Request
From the entries below, write out exactly the lines between the line holding "font-size: 21px ->" and the line holding "text-align: right ->", inclusive, excluding any pictures.

Working data
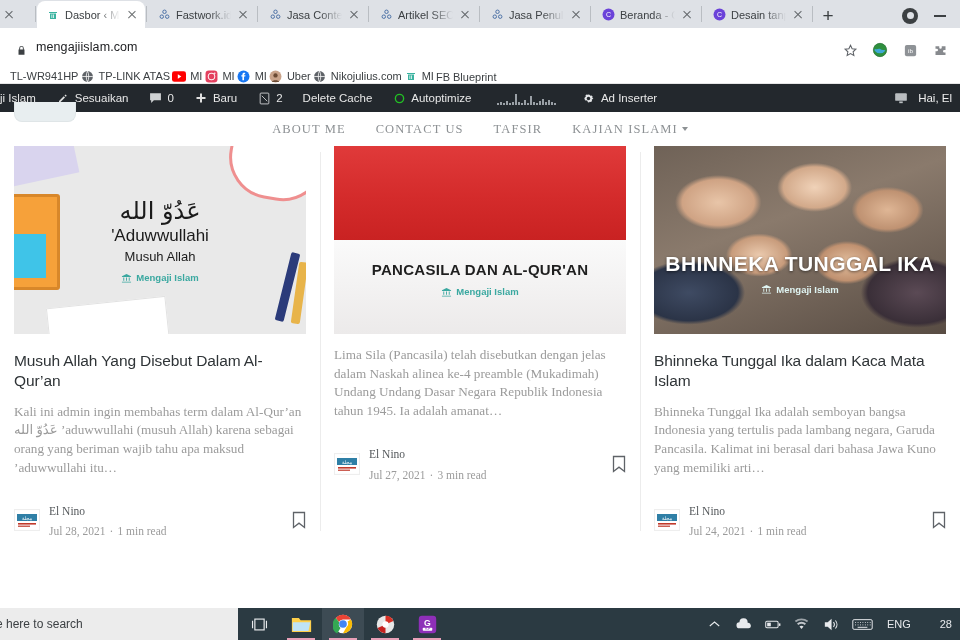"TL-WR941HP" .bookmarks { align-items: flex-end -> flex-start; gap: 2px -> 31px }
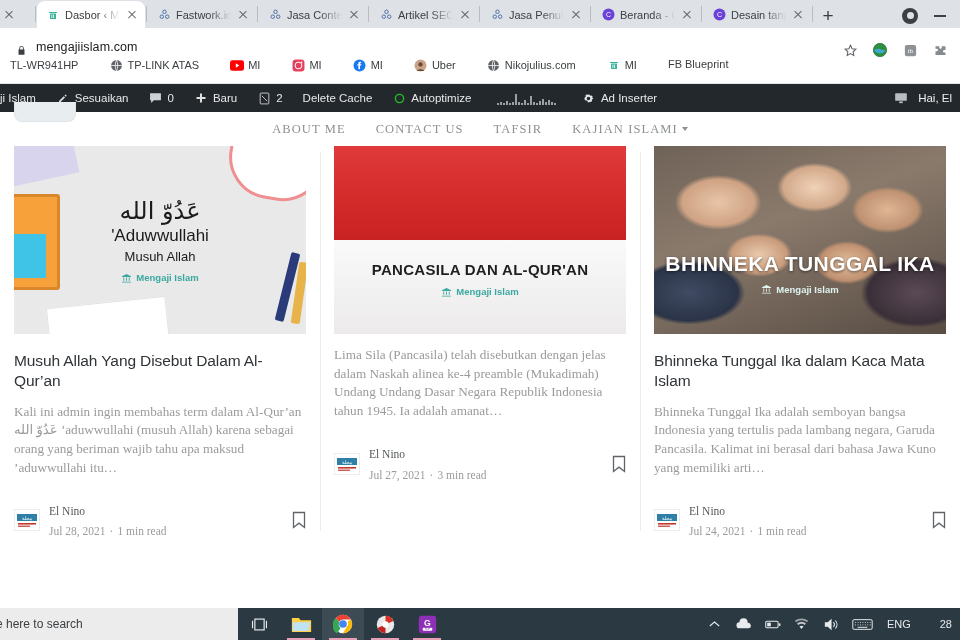"Musuh Allah" .img1 .l2 { font-size: 13px -> 16px }
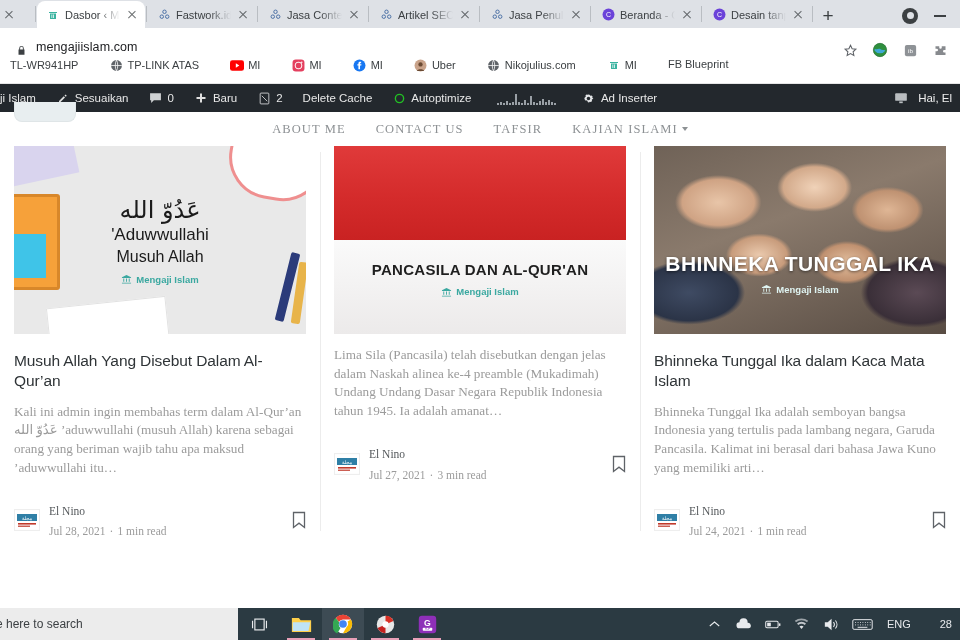"BHINNEKA TUNGGAL IKA" .img3 .cap { font-size: 21px -> 15px }
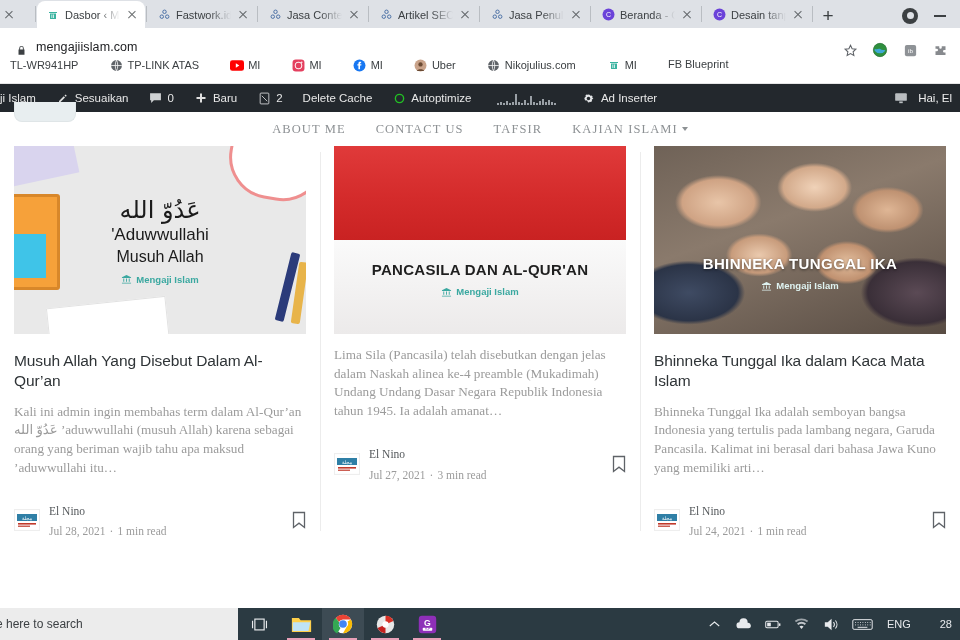"pa judul.jpg" div.downloadbar { html: none -> <div> <div> <span>pa judul.jpg</span> <span></span> </div> <div></div> </div> }
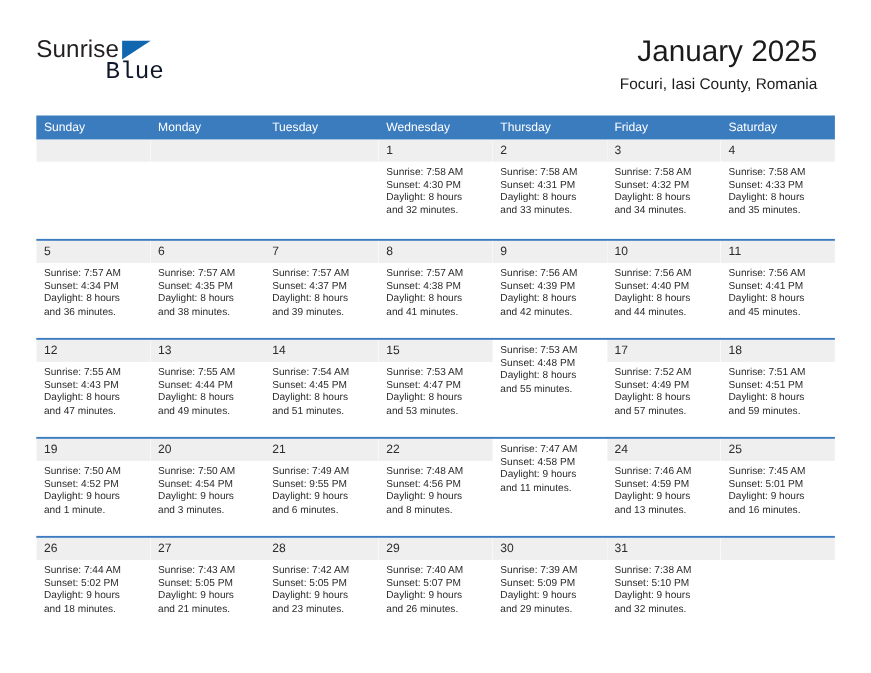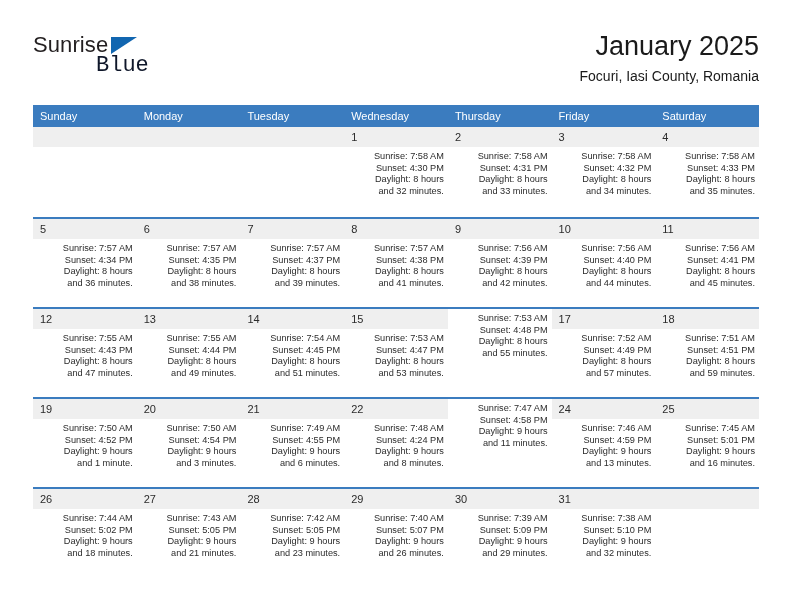"January 2025" .title-block { right: 0 -> 16px }
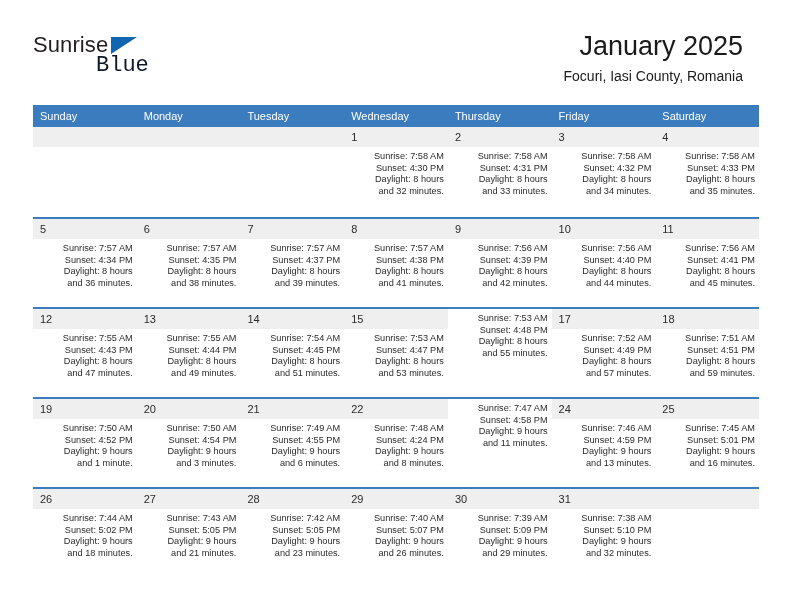"Sunrise: 7:58 AM" .events { text-align: right -> none }
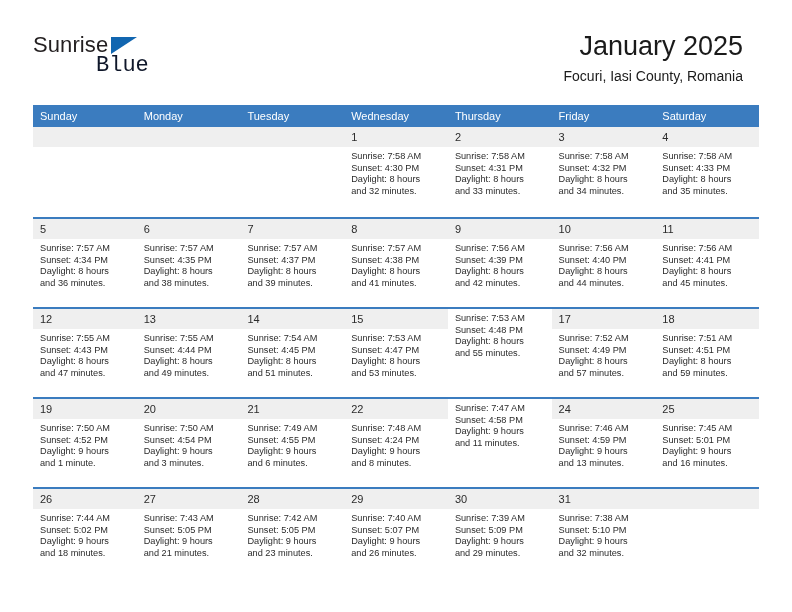"Sunset: 4:55 PM" div.evt { text: 4:55 -> 9:55 }
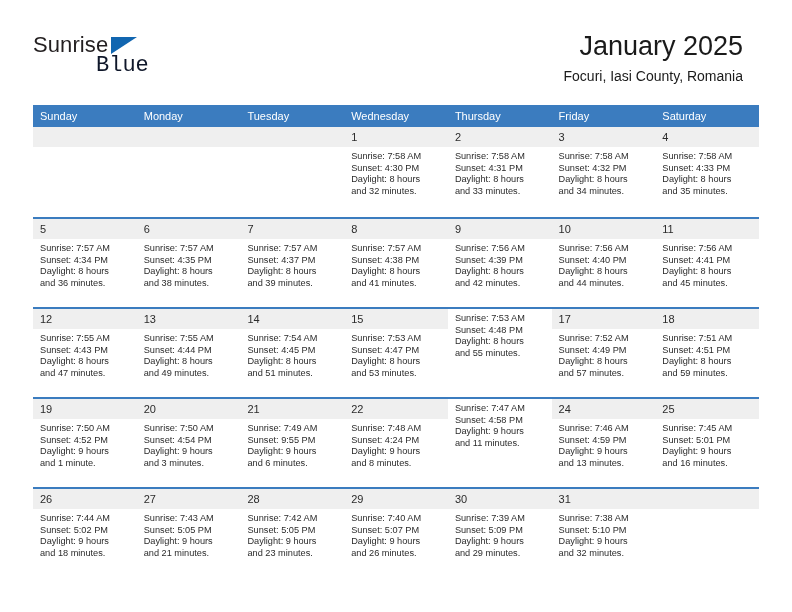"Sunset: 4:24 PM" div.evt { text: 4:24 -> 4:56 }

Result of this exercise
"BHINNEKA TUNGGAL IKA" .img3 .cap { font-size: 21px -> 15px }
"pa judul.jpg" div.downloadbar { html: none -> <div> <div> <span>pa judul.jpg</span> <span></span> </div> <div></div> </div> }
"January 2025" .title-block { right: 0 -> 16px }
"Sunrise: 7:58 AM" .events { text-align: right -> none }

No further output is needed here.